A symmetric polynomial can be expressed uniquely in terms of the elementary symmetric polynomials.

Fundamental theorem of symmetric polynomials

Let $R$ be a commutative ring and consider the polynomial ring $R[x_1,\dots,x_n]$ .

A polynomial $f(x_1,\dots,x_n)\in R[x_1,\dots,x_n]$ is symmetric if

f(x_{\sigma(1)},\dots,x_{\sigma(n)}) = f(x_1,\dots,x_n) \quad\text{for every permutation }\sigma\text{ of }\{1,\dots,n\}.

Define the elementary symmetric polynomials

e_k(x_1,\dots,x_n)=\sum_{1\le i_1<\cdots<i_k\le n} x_{i_1}\cdots x_{i_k} \qquad (k=1,\dots,n).
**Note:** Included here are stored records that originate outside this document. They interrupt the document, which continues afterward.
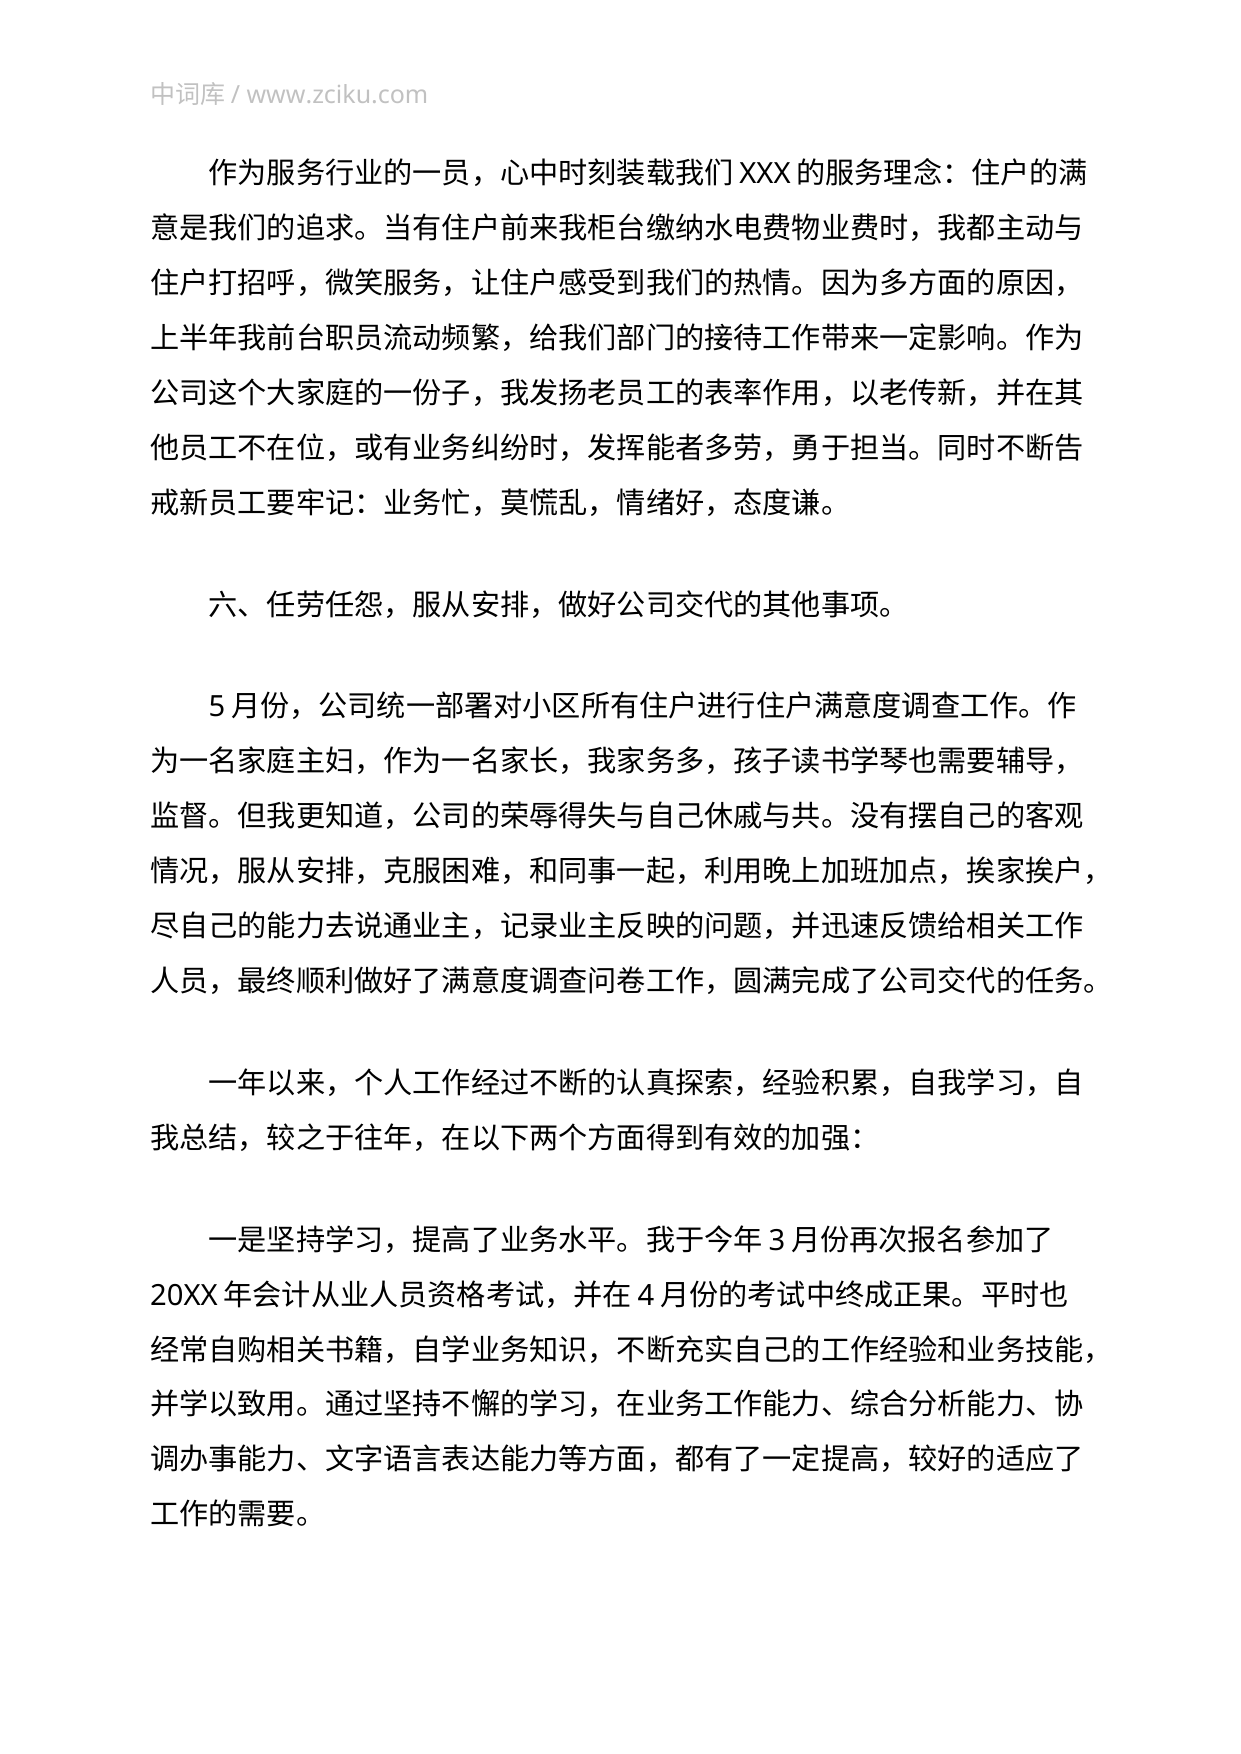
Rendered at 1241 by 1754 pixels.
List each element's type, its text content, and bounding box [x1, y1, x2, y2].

text 六、任劳任怨，服从安排，做好公司交代的其他事项。 [150, 581, 1090, 623]
text 5月份，公司统一部署对小区所有住户进行住户满意度调查工作。作为一名家庭主妇，作为一名家长，我家务多，孩子读书学琴也需要辅导，监督。但我更知道，公司的荣辱得失与自己休戚与共。没有摆自己的客观情况，服从安排，克服困难，和同事一起，利用晚上加班加点，挨家挨户，尽自己的能力去说通业主，记录业主反映的问题，并迅速反馈给相关工作人员，最终顺利做好了满意度调查问卷工作，圆满完成了公司交代的任务。 [150, 683, 1090, 1000]
text 一年以来，个人工作经过不断的认真探索，经验积累，自我学习，自我总结，较之于往年，在以下两个方面得到有效的加强： [150, 1059, 1090, 1157]
text 一是坚持学习，提高了业务水平。我于今年3月份再次报名参加了20XX年会计从业人员资格考试，并在4月份的考试中终成正果。平时也经常自购相关书籍，自学业务知识，不断充实自己的工作经验和业务技能，并学以致用。通过坚持不懈的学习，在业务工作能力、综合分析能力、协调办事能力、文字语言表达能力等方面，都有了一定提高，较好的适应了工作的需要。 [150, 1216, 1090, 1533]
text 作为服务行业的一员，心中时刻装载我们XXX的服务理念：住户的满意是我们的追求。当有住户前来我柜台缴纳水电费物业费时，我都主动与住户打招呼，微笑服务，让住户感受到我们的热情。因为多方面的原因，上半年我前台职员流动频繁，给我们部门的接待工作带来一定影响。作为公司这个大家庭的一份子，我发扬老员工的表率作用，以老传新，并在其他员工不在位，或有业务纠纷时，发挥能者多劳，勇于担当。同时不断告戒新员工要牢记：业务忙，莫慌乱，情绪好，态度谦。 [150, 150, 1090, 522]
Theorem (Fundamental theorem of symmetric polynomials). For every symmetric polynomial $f\in R[x_1,\dots,x_n]$ , there exists a unique polynomial $F\in R[t_1,\dots,t_n]$ such that

f(x_1,\dots,x_n)=F\big(e_1(x_1,\dots,x_n),\dots,e_n(x_1,\dots,x_n)\big).

Equivalently, the subring of symmetric polynomials is a polynomial ring:

R[x_1,\dots,x_n]^{\text{sym}} \cong R[e_1,\dots,e_n].

This theorem is a key bridge to Galois groups : if $f\in K[x]$ splits over a splitting field as $\prod_{i=1}^n (x-\alpha_i)$ , then the coefficients of $f$ are (up to signs) exactly the elementary symmetric polynomials in the roots $\alpha_i$ .

Examples

For $n=2$ , with $e_1=x_1+x_2$ and $e_2=x_1x_2$ ,
$x_1^2+x_2^2 = (x_1+x_2)^2 - 2x_1x_2 = e_1^2 - 2e_2.$
For $n=2$ ,
$x_1^3+x_2^3 = (x_1+x_2)^3 - 3(x_1+x_2)(x_1x_2) = e_1^3 - 3e_1e_2.$
For $n=3$ , with $e_1=x_1+x_2+x_3$ and $e_2=x_1x_2+x_1x_3+x_2x_3$ ,
$x_1^2+x_2^2+x_3^2 = e_1^2 - 2e_2.$
(Note that $e_3=x_1x_2x_3$ is not needed in this particular expression, but it appears in many others.)